Preheat your oven to 400°F (200°C). Wash and cut the russet potatoes into bite-sized cubes. Toss them in a bowl with olive oil, garlic powder, paprika, salt, and pepper.
Spread the seasoned potato cubes on a baking sheet in a single layer. Bake in the preheated oven for about 25-30 minutes, or until golden brown and crispy, tossing halfway through.
While the potatoes are baking, heat a large skillet over medium-high heat. Add the 95/5 beef, breaking it apart with a spatula. Season with garlic powder, Italian seasoning, salt, and pepper. Cook until browned, about 7-10 minutes. Drain any excess fat if necessary.
In another skillet, cook the center cut bacon until crispy. Remove and let it drain on paper towels. Once cooled, crumble into pieces. In the same skillet, briefly sauté the Canadian bacon for added flavor.
Add the crumbled center cut bacon and sautéed Canadian bacon to the cooked beef in the skillet. Stir to combine, allowing flavors to meld for a couple of minutes.
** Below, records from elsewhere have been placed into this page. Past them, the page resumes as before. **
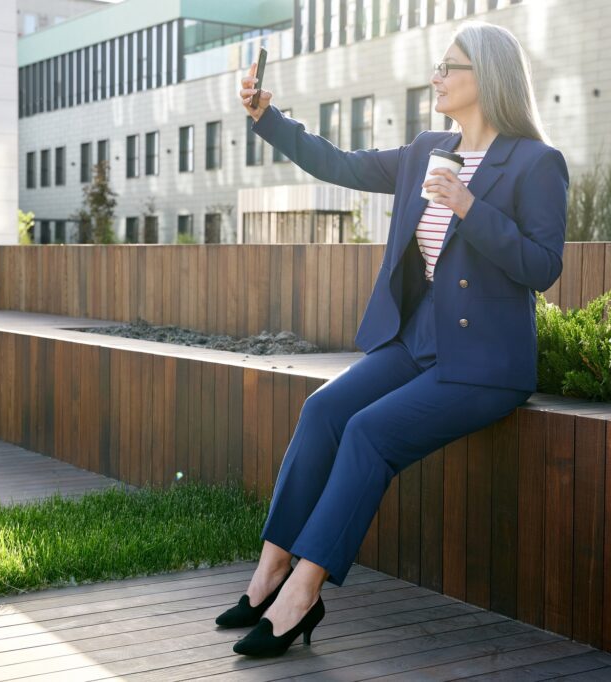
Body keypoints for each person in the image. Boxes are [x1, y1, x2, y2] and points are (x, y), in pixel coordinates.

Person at [219, 20, 569, 658]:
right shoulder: (427, 148)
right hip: (416, 341)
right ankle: (268, 574)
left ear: (484, 77)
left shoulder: (535, 163)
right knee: (324, 410)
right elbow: (342, 165)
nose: (435, 77)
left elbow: (543, 267)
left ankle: (304, 593)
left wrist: (469, 207)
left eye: (448, 67)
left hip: (485, 363)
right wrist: (268, 118)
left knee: (369, 432)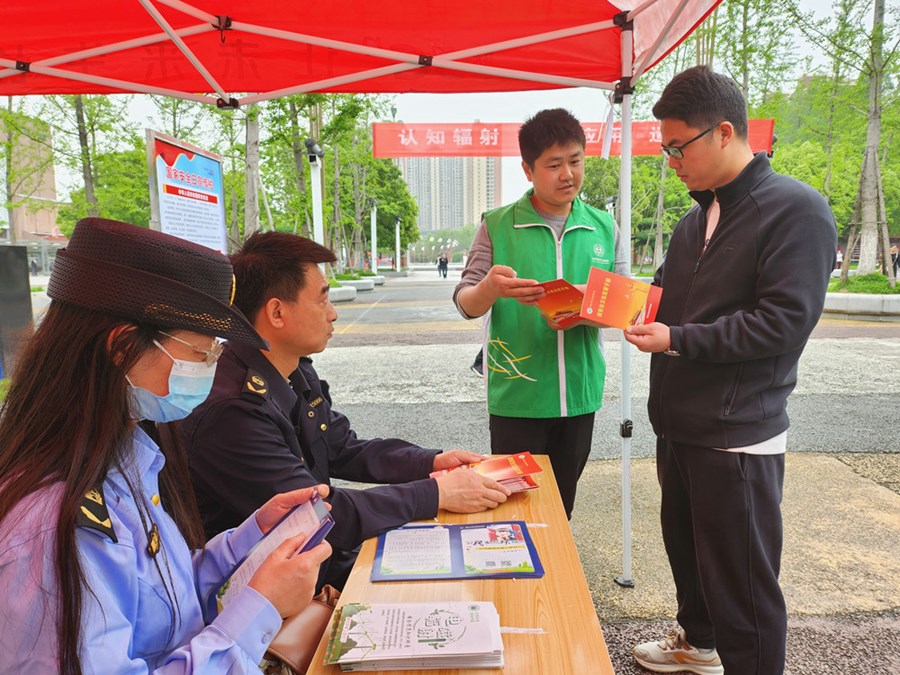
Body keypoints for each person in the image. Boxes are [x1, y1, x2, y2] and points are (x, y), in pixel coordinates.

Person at [0, 218, 332, 673]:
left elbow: (160, 601)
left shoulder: (125, 455)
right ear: (122, 349)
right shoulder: (50, 530)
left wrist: (249, 539)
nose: (210, 367)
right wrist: (263, 607)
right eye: (199, 354)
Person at [623, 66, 836, 675]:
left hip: (737, 431)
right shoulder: (695, 220)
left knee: (742, 583)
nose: (671, 161)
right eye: (665, 149)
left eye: (678, 147)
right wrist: (604, 304)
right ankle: (698, 644)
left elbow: (783, 322)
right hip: (680, 423)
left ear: (723, 132)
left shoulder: (795, 209)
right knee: (690, 555)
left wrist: (678, 338)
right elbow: (666, 297)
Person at [180, 231, 510, 591]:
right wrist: (437, 493)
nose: (333, 313)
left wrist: (431, 462)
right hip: (262, 594)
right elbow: (316, 513)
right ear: (276, 312)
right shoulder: (233, 411)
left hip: (319, 561)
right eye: (323, 299)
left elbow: (342, 448)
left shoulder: (294, 370)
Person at [454, 108, 628, 519]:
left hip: (580, 396)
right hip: (518, 396)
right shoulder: (498, 225)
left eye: (575, 161)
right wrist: (490, 288)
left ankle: (553, 561)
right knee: (514, 507)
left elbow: (627, 307)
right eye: (553, 165)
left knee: (561, 507)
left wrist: (581, 311)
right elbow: (465, 302)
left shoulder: (604, 226)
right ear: (528, 170)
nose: (568, 174)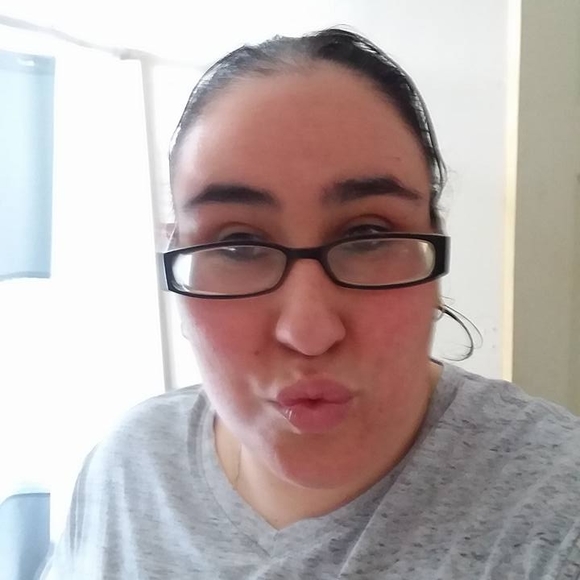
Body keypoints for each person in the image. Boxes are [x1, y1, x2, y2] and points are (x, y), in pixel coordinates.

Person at [42, 28, 580, 579]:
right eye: (237, 244)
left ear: (434, 256)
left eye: (369, 235)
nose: (309, 332)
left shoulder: (557, 509)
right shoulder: (127, 468)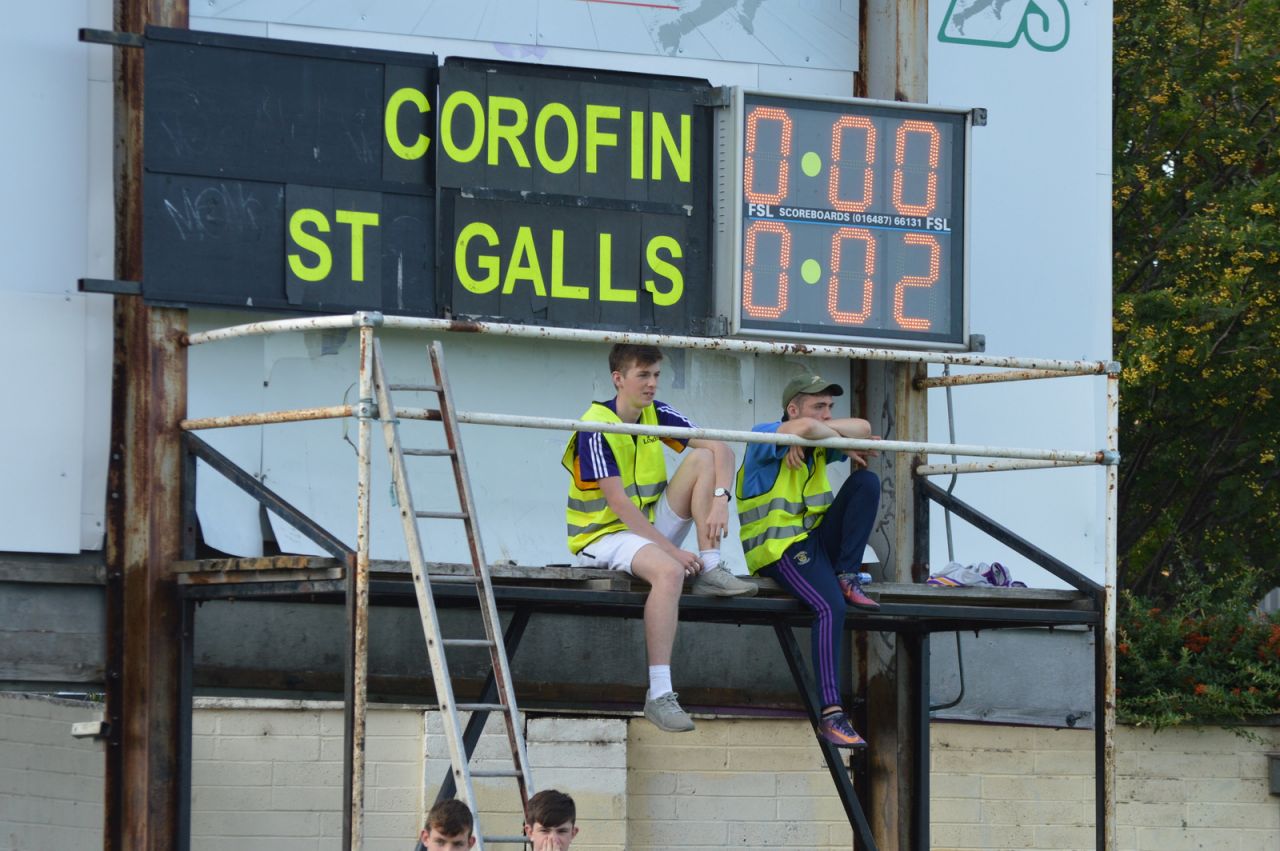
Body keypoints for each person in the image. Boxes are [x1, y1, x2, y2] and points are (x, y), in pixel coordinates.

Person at [562, 344, 757, 733]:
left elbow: (721, 448)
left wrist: (722, 499)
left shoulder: (657, 412)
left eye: (656, 376)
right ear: (619, 379)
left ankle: (712, 566)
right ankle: (659, 694)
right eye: (643, 376)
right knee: (670, 573)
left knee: (703, 457)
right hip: (604, 536)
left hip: (646, 529)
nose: (652, 384)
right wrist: (672, 551)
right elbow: (618, 505)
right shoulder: (595, 426)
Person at [735, 372, 882, 748]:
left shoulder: (815, 436)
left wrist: (819, 434)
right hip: (779, 549)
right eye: (820, 407)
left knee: (866, 482)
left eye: (831, 407)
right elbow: (802, 428)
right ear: (792, 408)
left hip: (817, 544)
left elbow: (864, 427)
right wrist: (801, 433)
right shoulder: (763, 435)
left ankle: (848, 574)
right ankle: (832, 715)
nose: (828, 415)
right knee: (829, 606)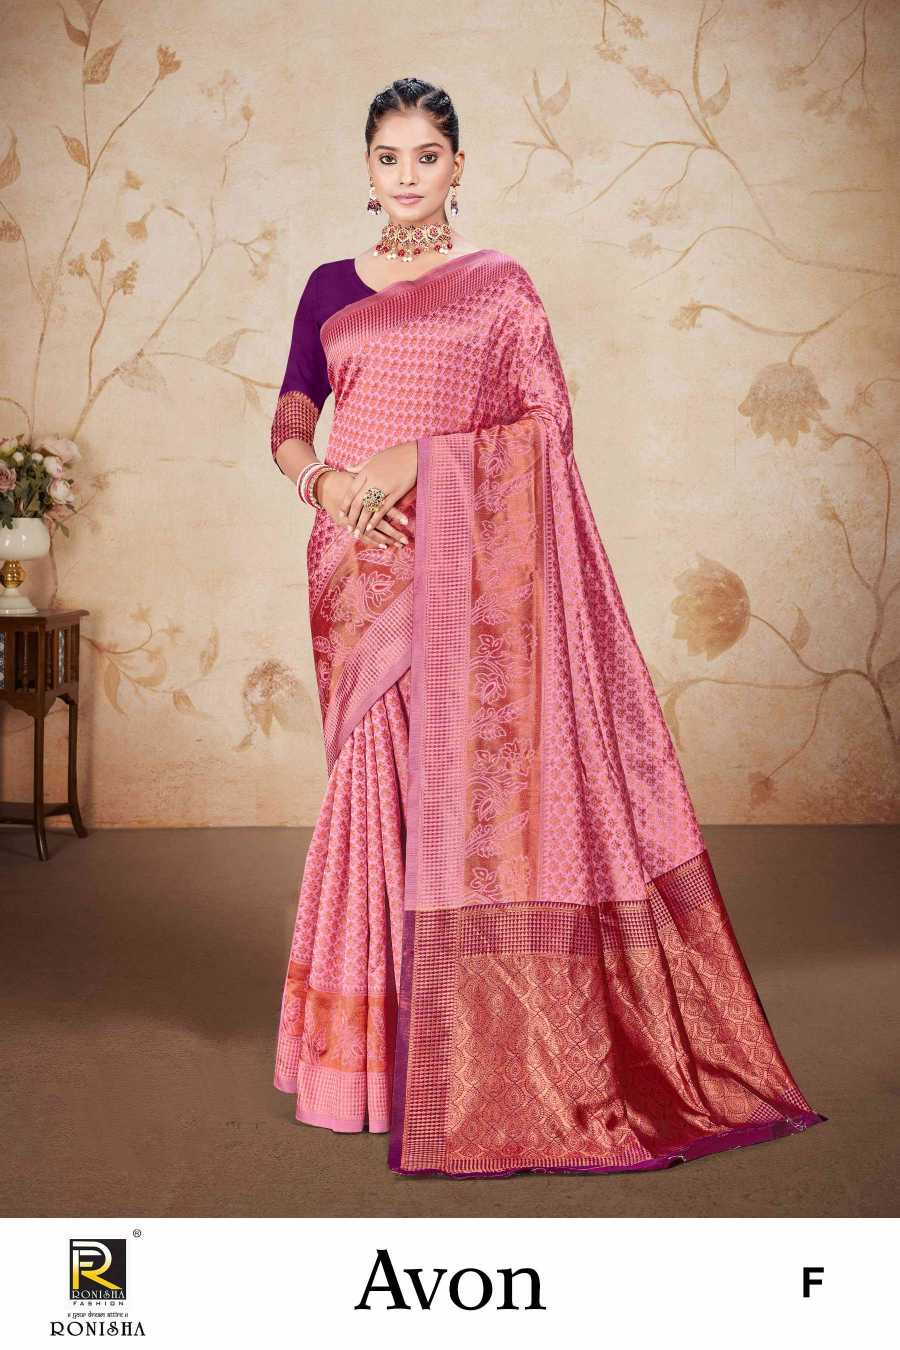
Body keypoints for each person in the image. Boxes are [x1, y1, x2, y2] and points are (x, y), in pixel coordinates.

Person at [271, 76, 827, 1179]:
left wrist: (420, 460)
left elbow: (547, 423)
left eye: (428, 156)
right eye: (389, 157)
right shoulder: (329, 287)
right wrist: (321, 483)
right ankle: (365, 1067)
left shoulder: (499, 289)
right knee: (377, 796)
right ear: (367, 170)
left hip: (469, 569)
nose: (408, 176)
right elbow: (292, 416)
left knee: (466, 801)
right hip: (358, 569)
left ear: (459, 167)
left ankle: (476, 1055)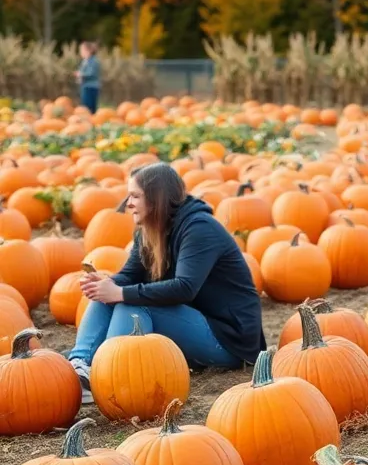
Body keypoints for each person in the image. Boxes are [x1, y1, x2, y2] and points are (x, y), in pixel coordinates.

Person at [69, 162, 266, 404]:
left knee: (131, 305)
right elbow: (129, 276)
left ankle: (108, 376)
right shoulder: (149, 229)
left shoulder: (200, 229)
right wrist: (105, 284)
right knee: (108, 293)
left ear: (156, 199)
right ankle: (79, 367)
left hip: (227, 339)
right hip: (192, 321)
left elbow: (184, 288)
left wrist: (119, 292)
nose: (128, 203)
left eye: (135, 196)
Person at [76, 41, 101, 113]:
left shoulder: (93, 61)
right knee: (85, 104)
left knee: (89, 106)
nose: (81, 52)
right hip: (85, 86)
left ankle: (91, 118)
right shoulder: (85, 61)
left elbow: (91, 73)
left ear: (88, 51)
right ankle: (88, 117)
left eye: (82, 50)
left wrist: (80, 74)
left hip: (91, 86)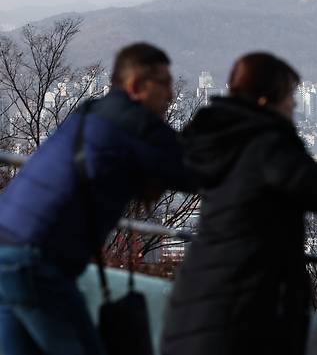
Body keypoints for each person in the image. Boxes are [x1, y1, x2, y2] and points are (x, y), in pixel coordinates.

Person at [0, 43, 193, 355]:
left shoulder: (89, 112)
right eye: (164, 84)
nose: (170, 95)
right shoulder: (137, 124)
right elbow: (192, 174)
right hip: (36, 260)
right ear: (136, 85)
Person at [162, 53, 317, 355]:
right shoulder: (267, 143)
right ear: (264, 101)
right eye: (288, 96)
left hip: (195, 297)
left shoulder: (218, 139)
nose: (294, 105)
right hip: (245, 307)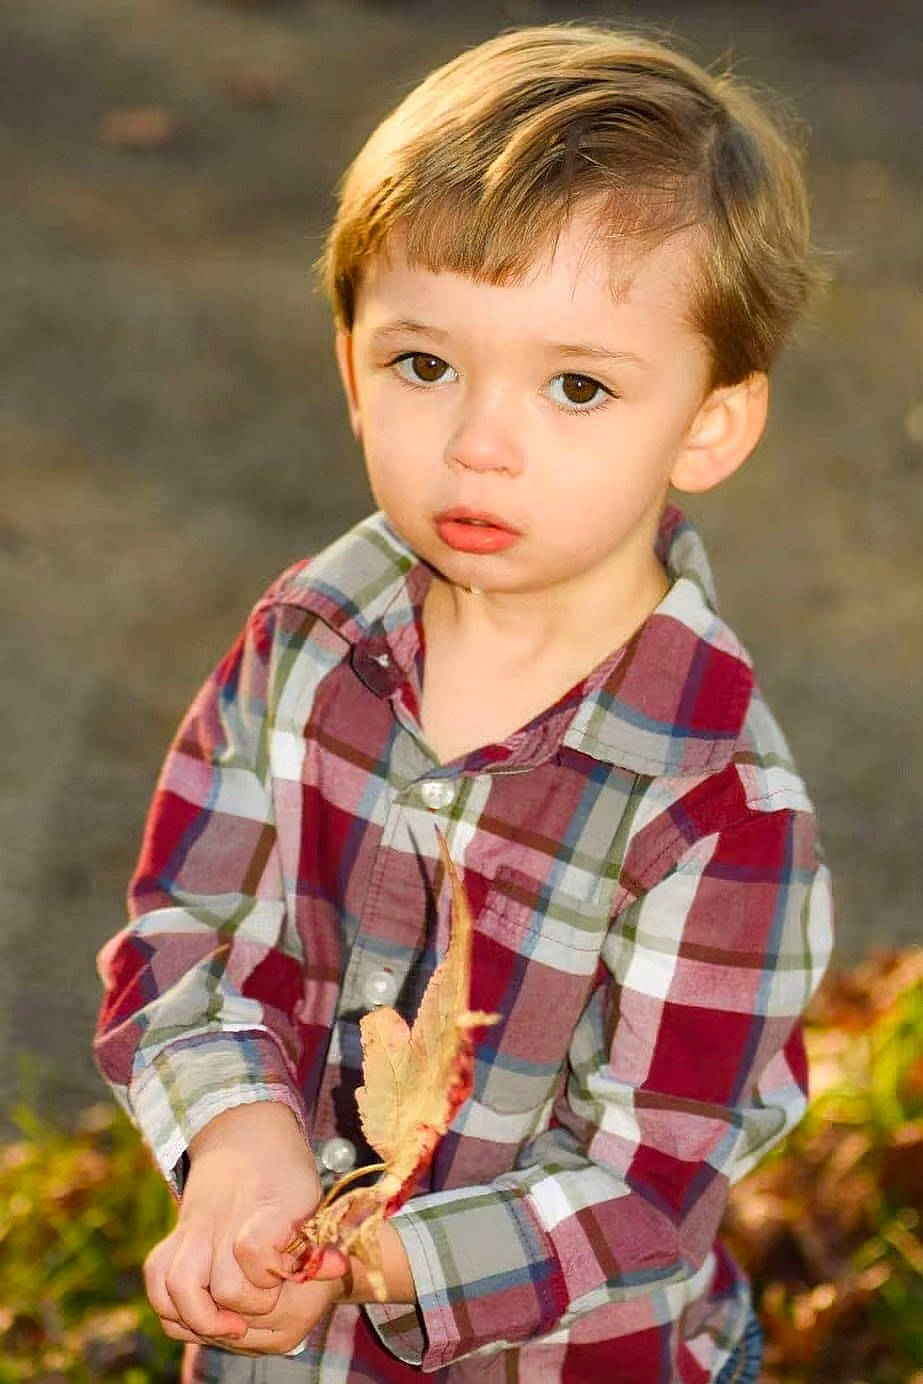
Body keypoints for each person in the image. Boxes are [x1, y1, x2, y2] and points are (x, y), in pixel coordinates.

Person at [94, 23, 834, 1383]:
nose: (480, 441)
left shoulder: (719, 811)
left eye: (575, 386)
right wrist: (240, 1144)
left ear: (710, 425)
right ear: (350, 364)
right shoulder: (307, 642)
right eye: (424, 364)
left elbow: (653, 1181)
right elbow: (185, 922)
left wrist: (368, 1258)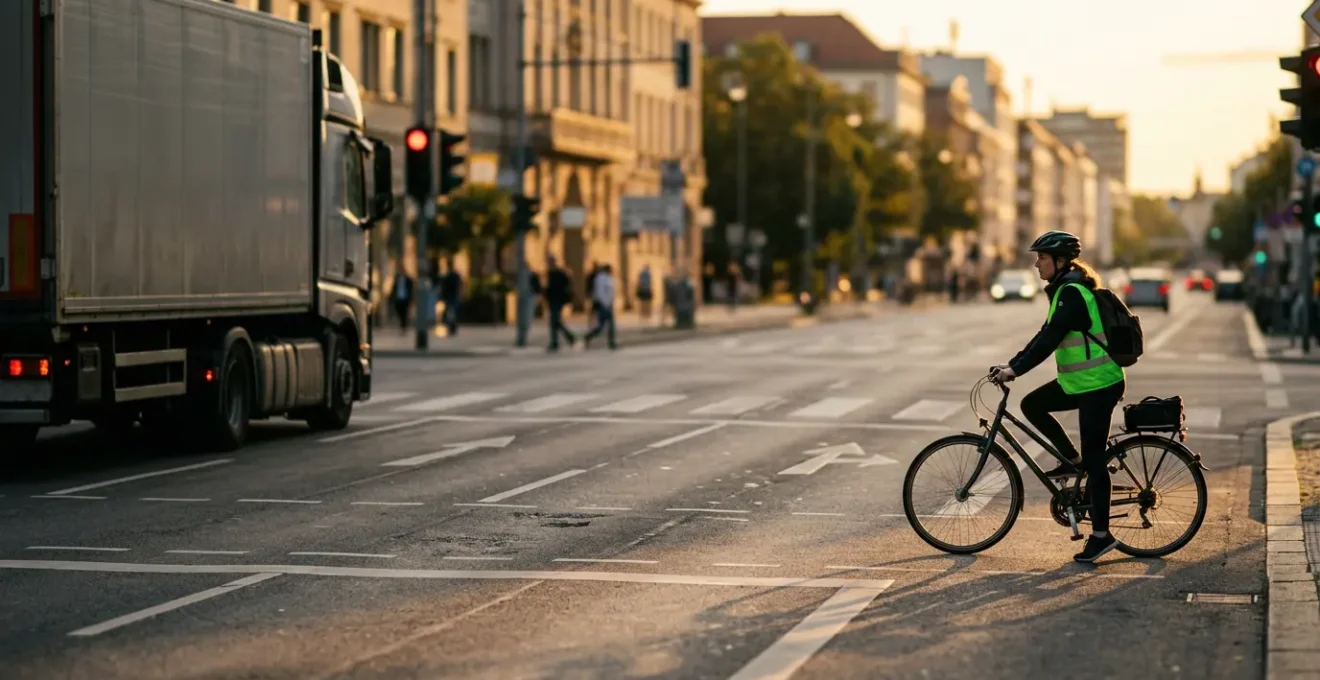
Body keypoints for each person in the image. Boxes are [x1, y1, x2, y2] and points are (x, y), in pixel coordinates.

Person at [989, 230, 1126, 563]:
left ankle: (1101, 535)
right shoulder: (1065, 291)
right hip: (1081, 383)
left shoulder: (1072, 294)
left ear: (1061, 261)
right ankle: (1071, 460)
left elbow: (1049, 339)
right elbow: (1044, 334)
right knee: (1032, 405)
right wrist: (1012, 363)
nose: (1036, 264)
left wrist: (1015, 370)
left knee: (1096, 462)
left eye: (1042, 258)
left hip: (1098, 384)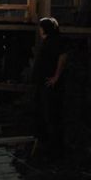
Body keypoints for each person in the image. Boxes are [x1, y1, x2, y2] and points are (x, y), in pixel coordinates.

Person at [31, 17, 68, 159]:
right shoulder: (47, 41)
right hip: (42, 83)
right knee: (42, 113)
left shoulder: (55, 40)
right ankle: (46, 144)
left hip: (49, 84)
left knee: (51, 115)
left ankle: (55, 148)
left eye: (41, 27)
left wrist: (56, 76)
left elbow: (63, 57)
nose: (39, 30)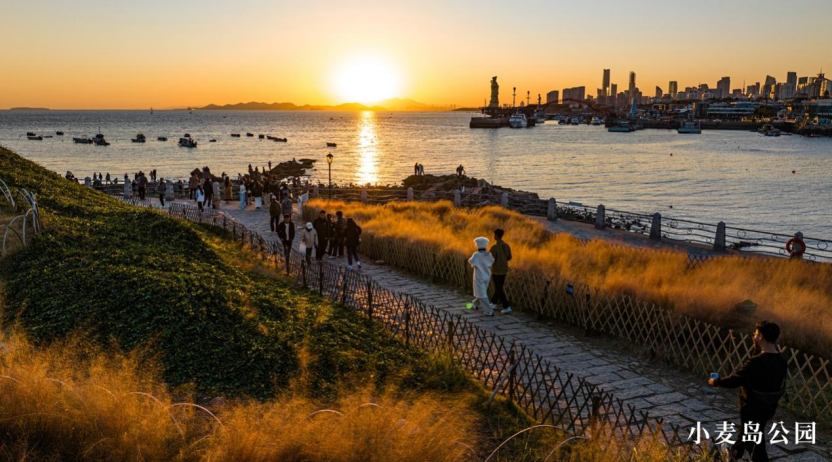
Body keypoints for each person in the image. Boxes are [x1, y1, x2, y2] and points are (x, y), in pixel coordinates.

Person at [708, 320, 787, 462]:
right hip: (768, 408)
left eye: (755, 334)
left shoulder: (756, 362)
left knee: (754, 444)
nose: (754, 337)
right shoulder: (782, 360)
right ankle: (731, 456)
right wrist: (758, 350)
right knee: (746, 435)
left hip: (751, 408)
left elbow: (736, 380)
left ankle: (732, 457)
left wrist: (716, 381)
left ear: (761, 336)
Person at [468, 237, 495, 316]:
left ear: (477, 245)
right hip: (487, 275)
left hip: (479, 276)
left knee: (482, 294)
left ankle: (488, 311)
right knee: (482, 291)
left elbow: (470, 261)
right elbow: (492, 261)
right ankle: (475, 303)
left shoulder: (476, 255)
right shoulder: (489, 254)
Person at [490, 228, 513, 314]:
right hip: (504, 270)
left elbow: (490, 259)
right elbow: (509, 257)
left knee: (499, 288)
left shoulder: (494, 247)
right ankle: (493, 303)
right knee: (498, 287)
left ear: (496, 236)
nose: (494, 236)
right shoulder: (506, 246)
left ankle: (507, 306)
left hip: (496, 270)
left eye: (494, 235)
Once the potatoes are done, divide them among 7 bowls. Top each with the beef and bacon mixture. Pour marinara sauce over the top, then add a slice of provolone cheese on each bowl.
Return the bowls to the oven (or use the broiler) for about 5 minutes, or until the cheese is melted and bubbly. Once done, sprinkle the reduced fat mozzarella over each bowl, allowing it to melt slightly. Serve hot.